In 1923, Bessie married a security guard named Jack Gee, but from almost the start the marriage was highly tumultuous due to infidelity on both sides. Bessie was bisexual and her affairs with other women particularly bothered her husband, who never fully accepted his wife’s sexual orientation. In 1929, Bessie found out that Jack was cheating on her with another well-known singer. This was the last straw. The two separated, though neither sought a formal divorce. After the marriage dissolution, Bessie eventually started a relationship with an old friend named Richard Morgan and the two remained together until Bessie’s death.
Over the course of her time with Columbia Records, Bessie made more than 160 recordings, many of which featured other musical greats from the period like Louis Armstrong and Coleman Hawkins. Bessie’s strong contralto voice recorded particularly well on the technology of the day. And yet despite the bestselling records, many people, both Black and white, and even her fans, considered Bessie to be a rough woman and sometimes even too rough, essentially a euphemism for being “low class.”
With the start of the Great Depression in 1929 and the subsequent destruction of the recording industry, Bessie’s career was stopped in its tracks. The advent of the talking picture was also no help, as its introduction was the death knell for the vaudeville industry. Still, Bessie kept working when she could, including a turn on Broadway and a role in a film called St. Louis Blues.

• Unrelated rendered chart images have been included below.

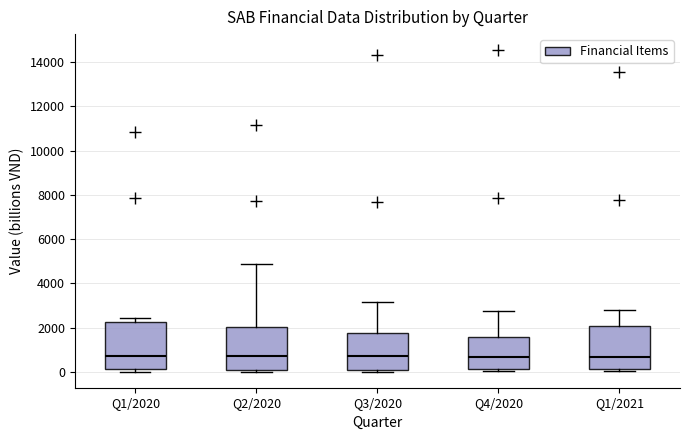

Where does the median line of the box for Q1/2021 sit on the y-axis? The values are not printed on the chart, so give them approximately, as read against the axis.

600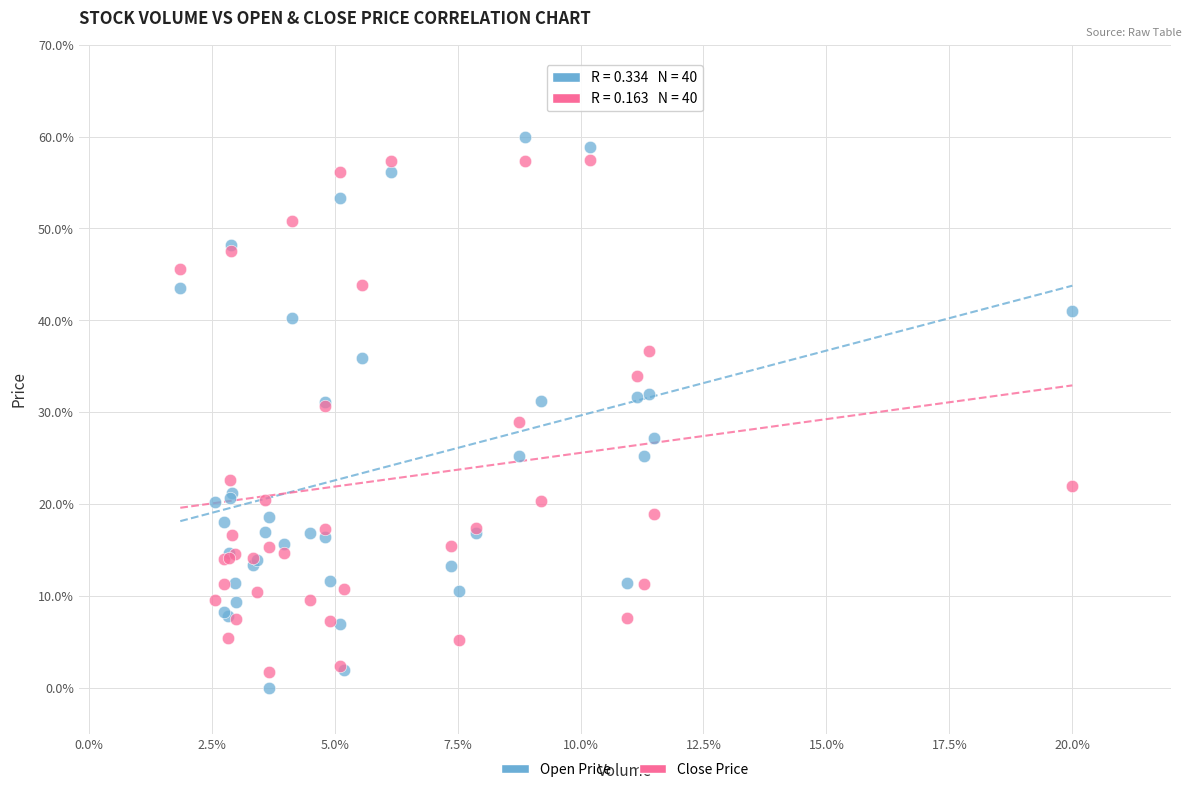

Which series has the widest spread of Y values?

Open Price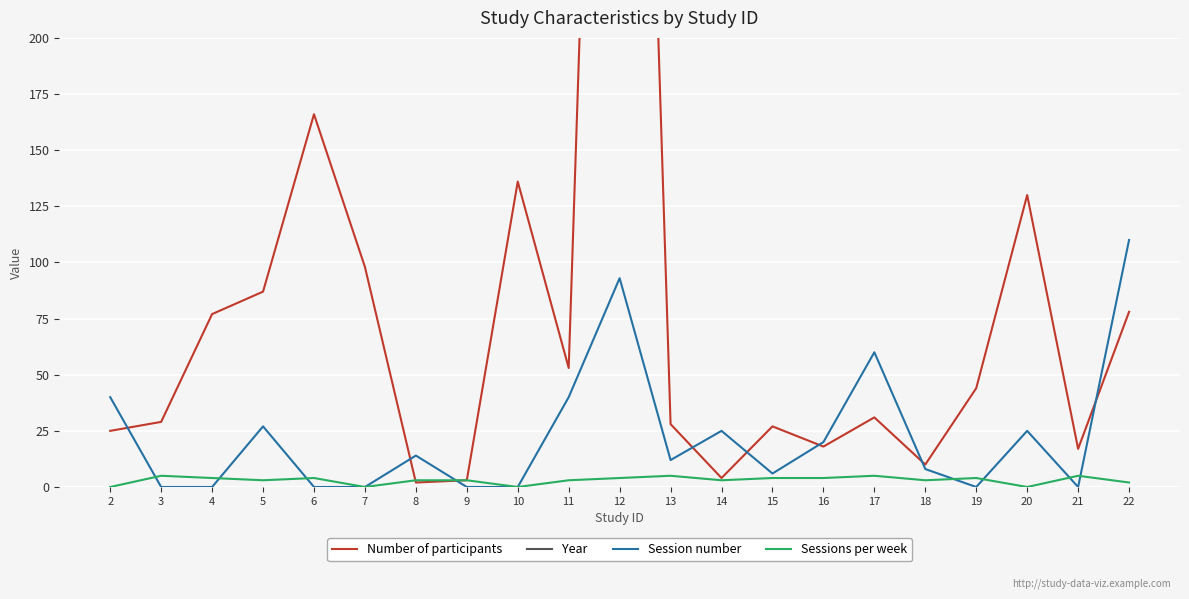

Reading left to right, extract all data points from this chart.

Number of participants: 25	29	77	87	166	98	2	3	136	53	744	28	4	27	18	31	10	44	130	17	78
Year: 2019	2017	2015	2017	2010	2016	2017	2017	2018	2009	2018	2009	2013	2013	2013	2013	2018	2017	2015	2010	2018
Session number: 40	0	0	27	0	0	14	0	0	40	93	12	25	6	20	60	8	0	25	0	110
Sessions per week: 0	5	4	3	4	0	3	3	0	3	4	5	3	4	4	5	3	4	0	5	2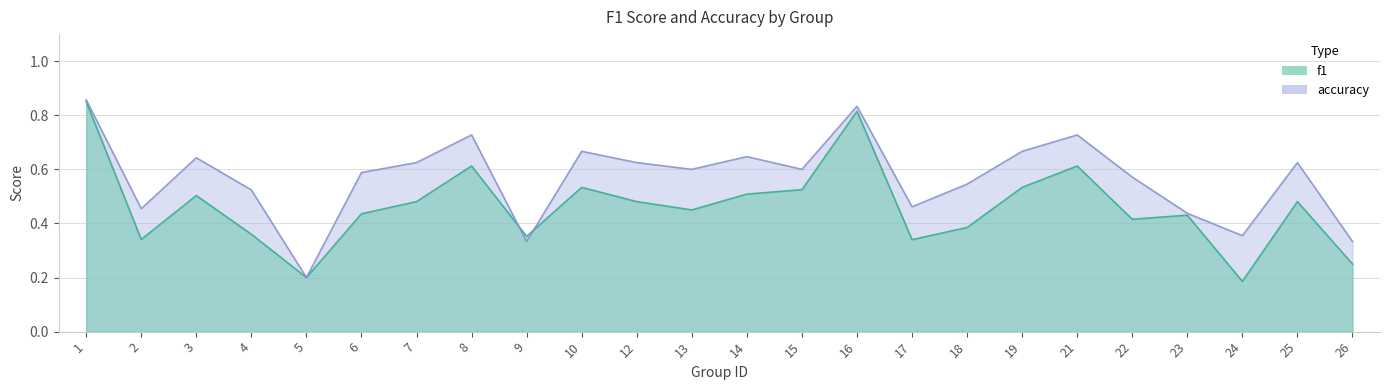

Reading left to right, extract all data points from this chart.

f1: 1=0.9	2=0.3	3=0.5	4=0.4	5=0.2	6=0.4	7=0.5	8=0.6	9=0.4	10=0.5	12=0.5	13=0.5	14=0.5	15=0.5	16=0.8	17=0.3	18=0.4	19=0.5	21=0.6	22=0.4	23=0.4	24=0.2	25=0.5	26=0.2
accuracy: 1=0.9	2=0.5	3=0.6	4=0.5	5=0.2	6=0.6	7=0.6	8=0.7	9=0.3	10=0.7	12=0.6	13=0.6	14=0.6	15=0.6	16=0.8	17=0.5	18=0.5	19=0.7	21=0.7	22=0.6	23=0.4	24=0.4	25=0.6	26=0.3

In 1933, John Henry Hammond, who was also a mentor to Jazz legend Billie Holiday, asked Bessie to make a record for Okeh Records. These were the last recordings she ever made, and indicated a transformation between her traditional blues work and a newer sound more in line with the swing jazz of the day.
Just four years later, on September 26, 1937, Bessie was killed in a car crash while driving with her partner, Richard Morgan, on US Route 61 in Tennessee. Though Morgan sustained no serious injuries, Bessie’s arm was sheered off and she sustained massive internal trauma. Beyond the devastation Bessie’s death caused her fans, friends, and family, for years there were rumors that she succumbed to her injuries because the ambulance took her to a whites-only hospital that refused to admit her because she was Black. This often-repeated story formed the basis for playwright Edward Albee's 1959 play called “The Death of Bessie Smith,” but this version of events has since been discredited by historians.
Bessie was buried in Philadelphia on October 4, 1937. Her funeral was attended by approximately 7,000 mourners.